The news of yet another school shooting, this one near Portland, Ore., Tuesday, landed on page A2 of the Observer-Reporter yesterday. It received relatively modest play on some television newscasts, well removed from the main headlines and dispatched with a few words and knitted brows.
It’s an unfortunate reflection of how commonplace school shootings have become that the Oregon tragedy, which left the shooter and another student dead, hardly gained anyone’s notice. According to data provided by the advocacy group Everytown for Gun Safety, there have been 74 school shootings since the carnage unleashed at Sandy Hook Elementary School in Newtown, Conn., in December 2012.
And what will be done? Nothing, probably.

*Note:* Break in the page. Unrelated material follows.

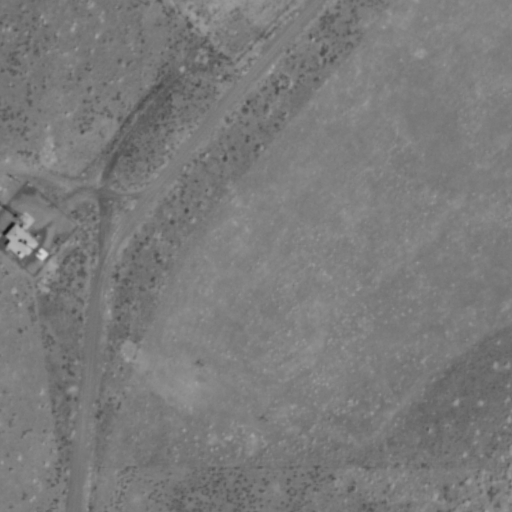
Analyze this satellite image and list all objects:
road: (128, 223)
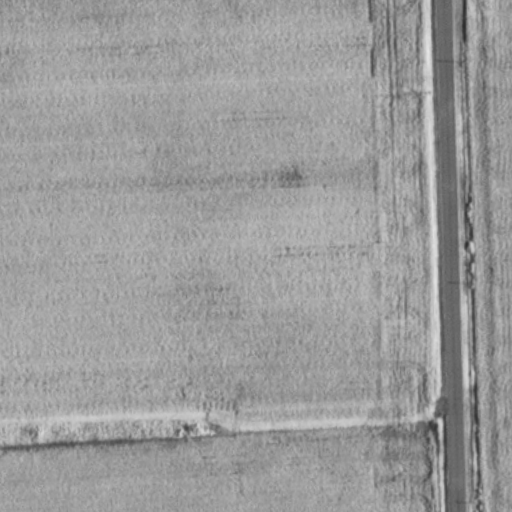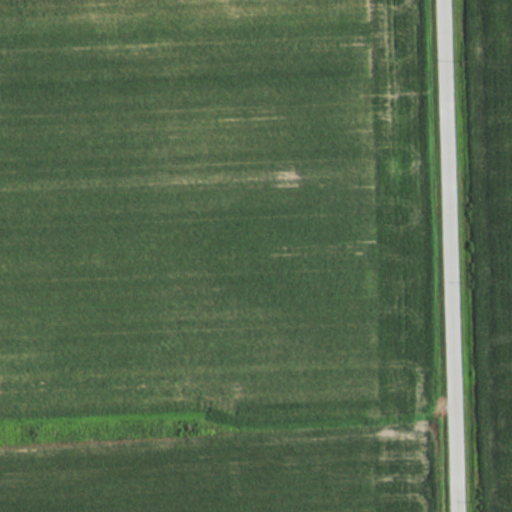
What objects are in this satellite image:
road: (449, 256)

As President Obama noted Tuesday, America has not cornered the market on crazy people. But we are unique in the ease by which those crazy people can get their hands on guns to carry out their angry, aberrant impulses. Though it has seemed at times in his second term that his much-vaunted communications skills have escaped him, the president spoke for many on Tuesday when the nation “should be ashamed” of its lassitude when it comes to guns.
“We’re the only developed country on Earth where this happens,” he said. “And it happens now once a week. And it’s a one-day story. There’s no place like this … This is becoming the norm, and we take it for granted in ways that, as a parent, are terrifying to me.”
Obama also said that some “soul searching” is in order when it comes to our inability to enact gun control legislation. But that would assume some of our lawmakers have souls.
A good many sold theirs long ago to the National Rifle Association.